Più vicina la clausola di salvaguardia per il riso italiano
L’Ente Nazionale Risi ha chiesto a Bruxelles l’approvazione della clausola di salvaguardia per proteggere il nostro prodotto dall’aggressività competitiva di Cambogia e Myanmar
di Cristiana Persia
Con 219 mila ettari di superficie utilizzata nel 2017, 4109 aziende produttrici e 92 imprese agroalimentari dedicate alla sua trasformazione, il nostro Paese si conferma il primo produttore di riso dell’Unione europea , con più del 50% dei terreni a coltura rispetto a tutti gli altri Stati. Dopo di noi – con grande distacco – la Spagna con circa 100mila ettari destinati a questo prodotto.
Il tutto per un volume d’affari che porta ai nostri risicoltori proventi per circa 450 milioni di euro l’anno, mentre fa confluire nelle tasche dell’industria dedicata ricavi che superano il miliardo di euro.

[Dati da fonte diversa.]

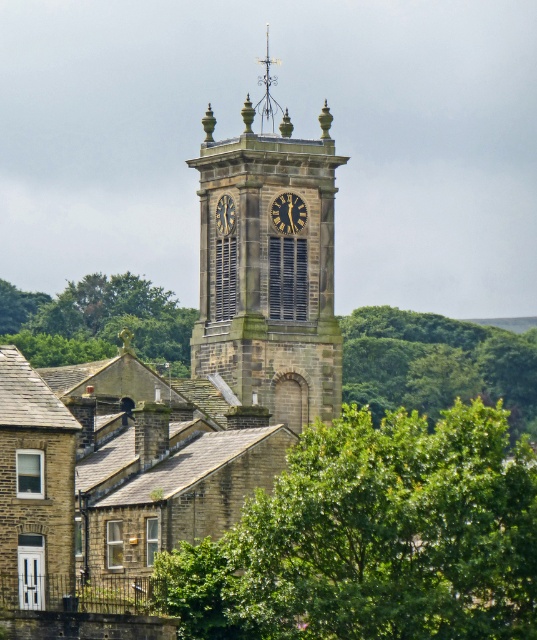
Between stone clock tower at center and dark gray stone clock at center, which one appears on the right side from the viewer's perspective?

From the viewer's perspective, stone clock tower at center appears more on the right side.

Who is positioned more to the left, stone clock tower at center or dark gray stone clock at center?

From the viewer's perspective, dark gray stone clock at center appears more on the left side.

Which is in front, point (199, 148) or point (228, 198)?

Point (228, 198) is in front.

What are the coordinates of `stone clock tower at center` in the screenshot? It's located at (268, 272).

Between green leafy tree at left and gold metallic clock at center, which one appears on the right side from the viewer's perspective?

From the viewer's perspective, gold metallic clock at center appears more on the right side.

Does green leafy tree at left appear over gold metallic clock at center?

Incorrect, green leafy tree at left is not positioned above gold metallic clock at center.

Locate an element on the screen. green leafy tree at left is located at coordinates tap(97, 321).

Can you confirm if green leafy tree at center is smaller than gold metallic clock at center?

No, green leafy tree at center is not smaller than gold metallic clock at center.

The width and height of the screenshot is (537, 640). Identify the location of green leafy tree at center. (437, 364).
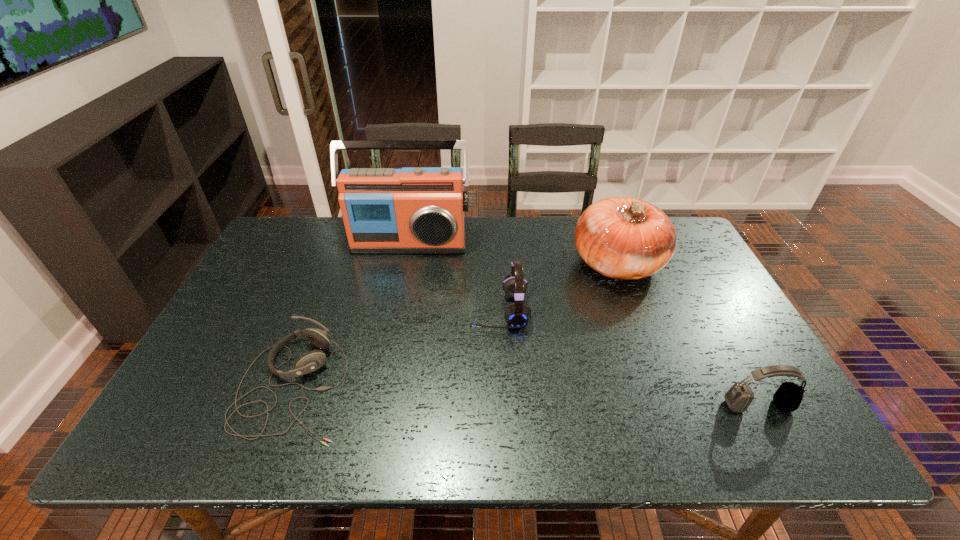
At what (x,y) coordinates should I click in order to perform the action: click on vacant area between the leftmost headset and the third object from right to left. Please return your answer as a coordinate pair (x, y). The image size is (960, 540). Looking at the image, I should click on (396, 348).

The height and width of the screenshot is (540, 960). In order to click on vacant space that's between the radio receiver and the third object from right to left in this screenshot , I will do `click(454, 277)`.

At what (x,y) coordinates should I click in order to perform the action: click on empty space between the third object from left to right and the radio receiver. Please return your answer as a coordinate pair (x, y). This screenshot has width=960, height=540. Looking at the image, I should click on (454, 277).

Where is `free space between the second tallest object and the shortest headset`? The width and height of the screenshot is (960, 540). free space between the second tallest object and the shortest headset is located at coordinates (456, 324).

Where is `free spot between the shortest object and the tallest object`? The width and height of the screenshot is (960, 540). free spot between the shortest object and the tallest object is located at coordinates (351, 314).

What are the coordinates of `unoccupied area between the farthest headset and the radio receiver` in the screenshot? It's located at (454, 277).

At what (x,y) coordinates should I click in order to perform the action: click on vacant area that lies between the pumpkin and the second headset from right to left. Please return your answer as a coordinate pair (x, y). Looking at the image, I should click on (559, 287).

Locate an element on the screen. This screenshot has height=540, width=960. unoccupied position between the fourth tallest object and the shortest object is located at coordinates pyautogui.click(x=526, y=395).

Where is `object that is the closest to the leftmost headset`? object that is the closest to the leftmost headset is located at coordinates (517, 314).

At what (x,y) coordinates should I click in order to perform the action: click on object that is the second closest one to the radio receiver. Please return your answer as a coordinate pair (x, y). Looking at the image, I should click on (624, 238).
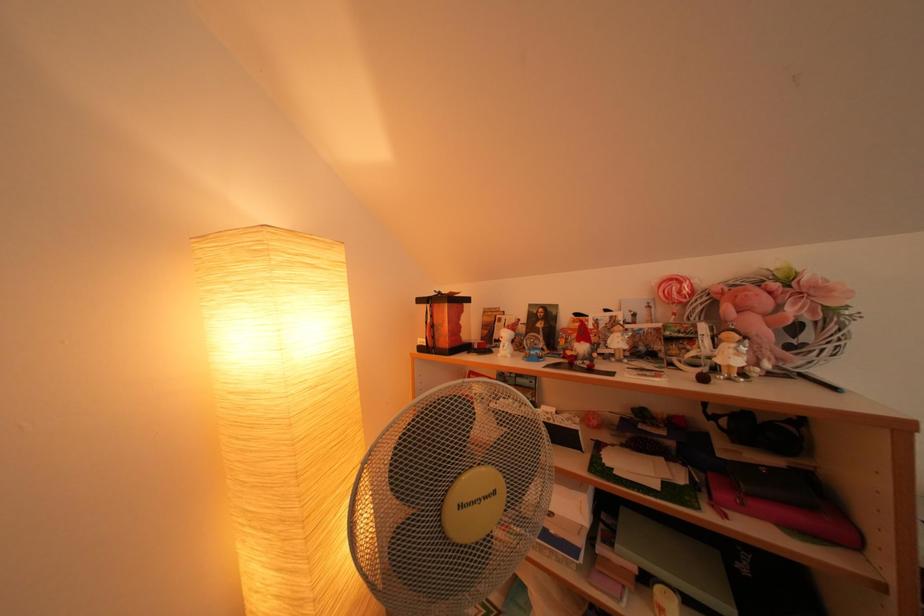
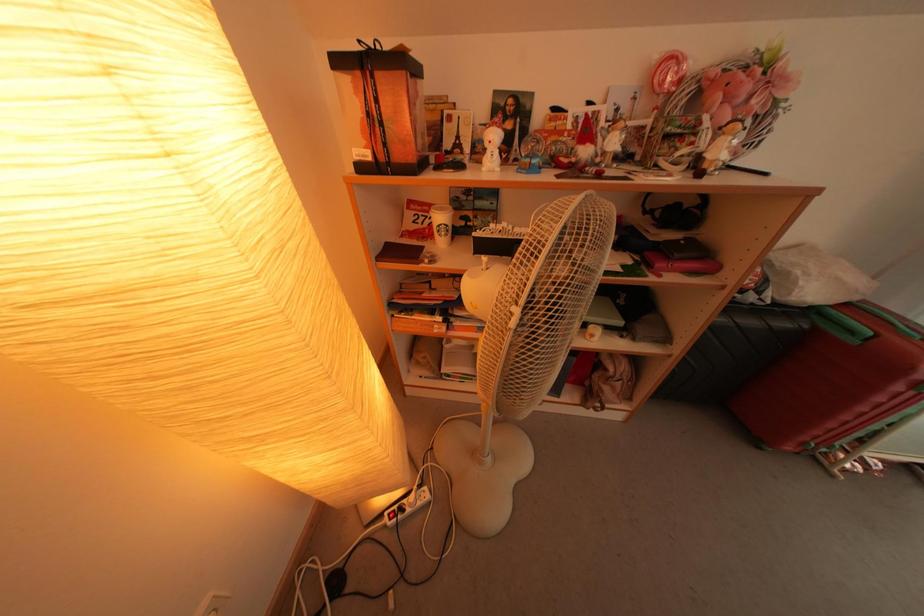
Based on the photo, the first image is from the beginning of the video and the second image is from the end. How did the camera likely rotate when shooting the video?

The camera rotated toward right-down.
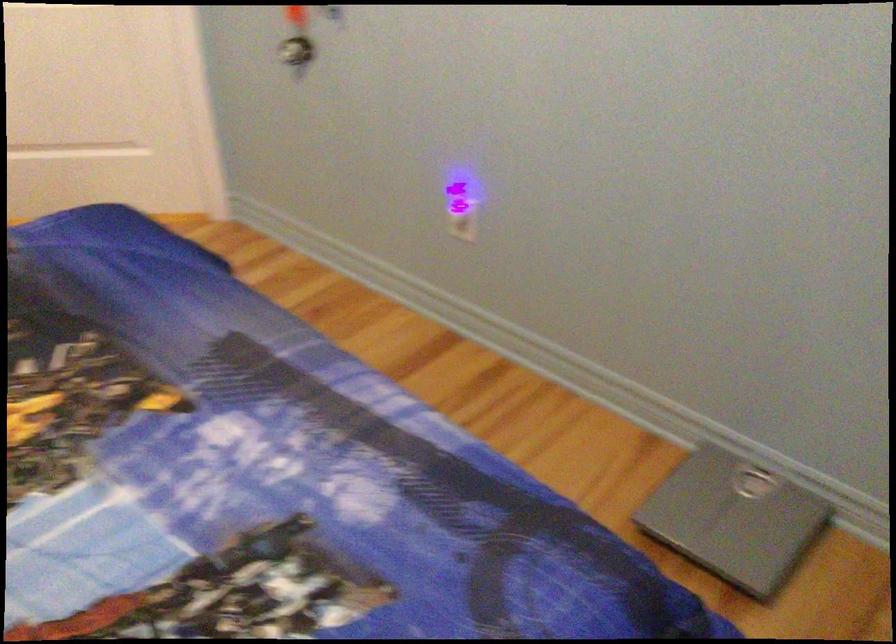
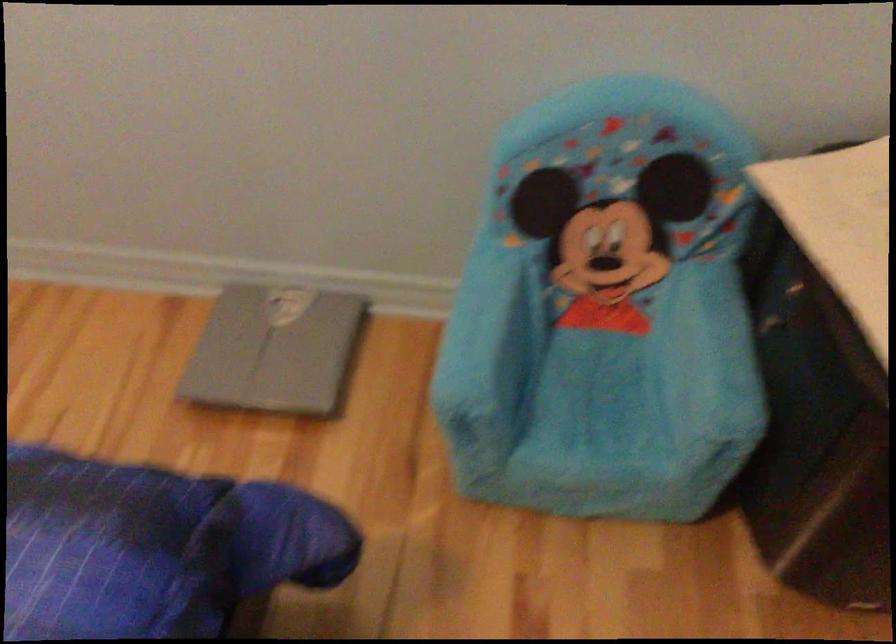
The first image is from the beginning of the video and the second image is from the end. How did the camera likely rotate when shooting the video?

The rotation direction of the camera is right-down.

Un prodotto che ci vede dunque sul podio in Europa e trova in primis il gradimento degli stessi italiani, che hanno modo di apprezzare il riso come uno degli ingredienti più diffusi – dall’antipasto fino al dolce – di molti dei piatti più identificativi della nostra tradizione enogastromica.
Eppure il settore – come sottolineato nell’intervento di oggi in Commissione Agricoltura a Montecitorio da Paolo Carrà e Roberto Magnaghi, rispettivamente presidente e direttore generale dell’Ente nazionale Risi – è dal 2009 che sta soffrendo di una gravissima crisi strutturale, dovuta principalmente alla concorrenza delle importazioni a dazio ridotto provenienti da Paesi come Cambogia e Myanmar. L’introduzione di queste merci (risultato di un accordo siglato da Bruxelles per favorire le economie di questi Paesi asiatici gravemente condizionati dalle condizioni economiche anche nel loro sviluppo democratico, favorendoli attraverso l’importazione di prodotti agricoli contingentati a dazio zero) ha tuttavia fortemente destabilizzato il mercato nazionale, incidendo sia nella produzione risicola e nei prezzi di mercato, nonché sulla stessa preferenza espressa nelle scelte dei consumatori allettata da costi inferiori. Basti pensare, fa osservare Magnaghi, che il prezzo medio del risone all’ingrosso per la campagna 2014-2015 si aggirava intorno ai 402 euro per tonnellata, mentre nel 2017 questo era precipitato a 292 euro, creando una situazione quasi insostenibile per i produttori nazionali e non solo. In Italia ciò ha significato, ad esempio, l’abbandono delle coltivazioni di riso Indica per quasi il 50% degli appezzamenti dedicati a questa tipologia.
Sulla base di queste considerazioni l’Ente Risi è quindi riuscito – in coordinamento con i colleghi spagnoli – ad ottenere l’attenzione di Bruxelles circa la possibilità di introdurre la clausola di salvaguardia per il settore.
Se approvata, questa misura permetterebbe di bloccare le importazioni a dazio zero dai Paesi asiatici per un periodo di circa tre anni, offrendo così un periodo di tregua al comparto per ristrutturarsi e affrontare eventualmente meglio la concorrenza.